La Cour administrative d’appel de Paris a confirmé, dans un arrêté du 2 juillet consulté par l’AFP, un redressement fiscal de près de 22,5 millions d’euros à l’encontre de Bernard Arnault, PDG du groupe de luxe LVMH. Le principal intéressé a annoncé un recours devant le Conseil d’État.
Selon la décision de la juridiction administrative, le montant se décompose en deux parties : 12,96 millions d’euros de cotisations supplémentaires d’impôt sur le revenu et de contributions sociales pour l’année 2010, et 9,5 millions d’euros au titre de l’impôt de solidarité sur la fortune (ISF) pour les années 2012 à 2015. Ces sommes sont remises à la charge de Bernard Arnault et de son épouse.
Interrogé par France Inter, un porte-parole de Bernard Arnault a indiqué que cette décision ferait l’objet d’un recours devant le Conseil d’État. « Cette décision infirme celle prise en première instance et même celle déjà rendue par cette cour », a-t-il précisé.
L’affaire porte sur la structure actionnariale du groupe LVMH. Selon le média en ligne L’Informé, qui a révélé la décision samedi 4 juillet, la famille Arnault n’est pas présente directement au capital du groupe de luxe mais via une cascade de holdings. « Tout en haut de cette pyramide se trouve une société belge, Pilinvest », détaille L’Informé. Ce montage permettrait à la première fortune de France de réduire sa déclaration d’impôts. Le groupe LVMH, premier groupe de luxe mondial, réalise un chiffre d’affaires annuel de plus de 86 milliards d’euros et emploie environ 210 000 personnes dans le monde.
En décembre 2020, le tribunal administratif de Paris avait donné raison au couple Arnault en acceptant une demande de décharge des cotisations supplémentaires d’impôt sur le revenu et de restitution de l’ISF. Le ministre de l’Économie de l’époque, Bruno Le Maire, avait demandé à la Cour administrative d’appel en mars 2021 puis en novembre 2023 d’annuler ce jugement. Entre novembre 2025 et avril 2026, le ministre de l’Action et des Comptes publics, David Amiel, a renouvelé cette demande auprès de la cour. La décision de juillet 2026 annule les jugements précédents qui avaient donné tort à l’administration fiscale.
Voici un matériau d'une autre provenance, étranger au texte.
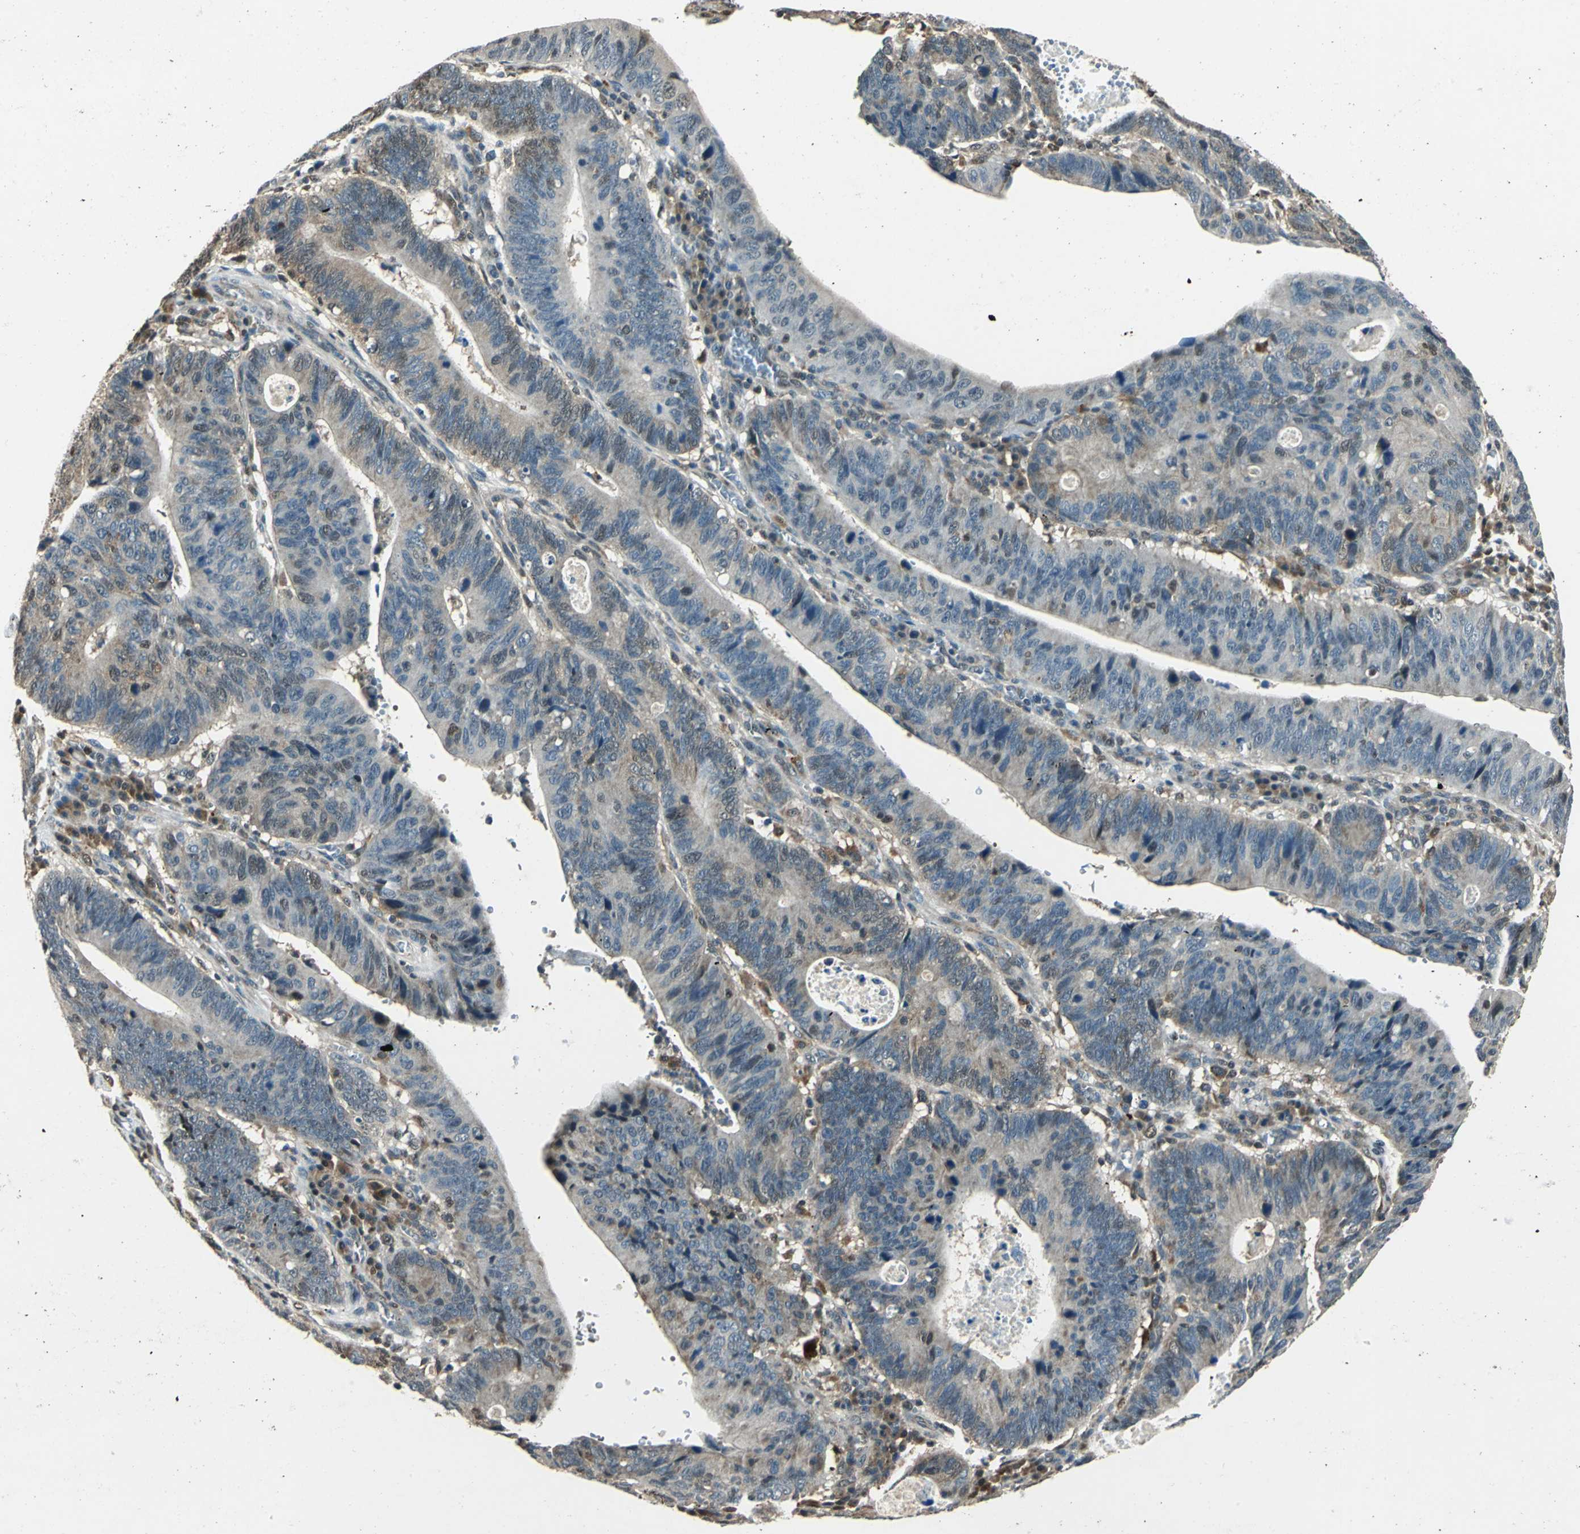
{"staining": {"intensity": "weak", "quantity": "25%-75%", "location": "cytoplasmic/membranous,nuclear"}, "tissue": "stomach cancer", "cell_type": "Tumor cells", "image_type": "cancer", "snomed": [{"axis": "morphology", "description": "Adenocarcinoma, NOS"}, {"axis": "topography", "description": "Stomach"}], "caption": "DAB (3,3'-diaminobenzidine) immunohistochemical staining of human adenocarcinoma (stomach) demonstrates weak cytoplasmic/membranous and nuclear protein staining in approximately 25%-75% of tumor cells. (DAB (3,3'-diaminobenzidine) IHC, brown staining for protein, blue staining for nuclei).", "gene": "PPP1R13L", "patient": {"sex": "male", "age": 59}}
Bernard Arnault détient la quasi-totalité des parts de la holding belge Pilinvest pour un montant de 368,4 millions d’euros, selon le texte de la décision. La somme de 49,97 millions d’euros versée au couple Arnault par cette société à la suite d’une opération de réduction du capital doit être regardée comme une somme imposable, précise l’arrêté. Le montage financier complexe a été examiné en détail par les juges administratifs, qui ont requis la communication de l’intégralité des flux financiers entre les différentes holdings de la famille.
Le couple Arnault estime que l’administration a procédé non à un simple contrôle sur pièces mais à un examen de leur situation fiscale personnelle sans respecter les garanties applicables à un tel contrôle. Le recours devant le Conseil d’État, plus haute juridiction administrative française, devrait être examiné dans les prochains mois. L’audience pourrait se tenir avant la fin de l’année 2026, selon des sources proches du dossier. L’issue de ce recours déterminera si les sommes réclamées par le fisc devront être effectivement versées.
Bernard Arnault, 77 ans, est à la tête du leader mondial du luxe LVMH, qui regroupe les marques Louis Vuitton, Moët Hennessy, Dior, Givenchy et Sephora. Selon le classement Forbes 2026, sa fortune est estimée à plus de 170 milliards de dollars, ce qui en fait l’une des trois premières fortunes mondiales. Cette affaire fiscale intervient alors que le débat sur la taxation des grandes fortunes et des montages transfrontaliers reste vif en France et en Europe.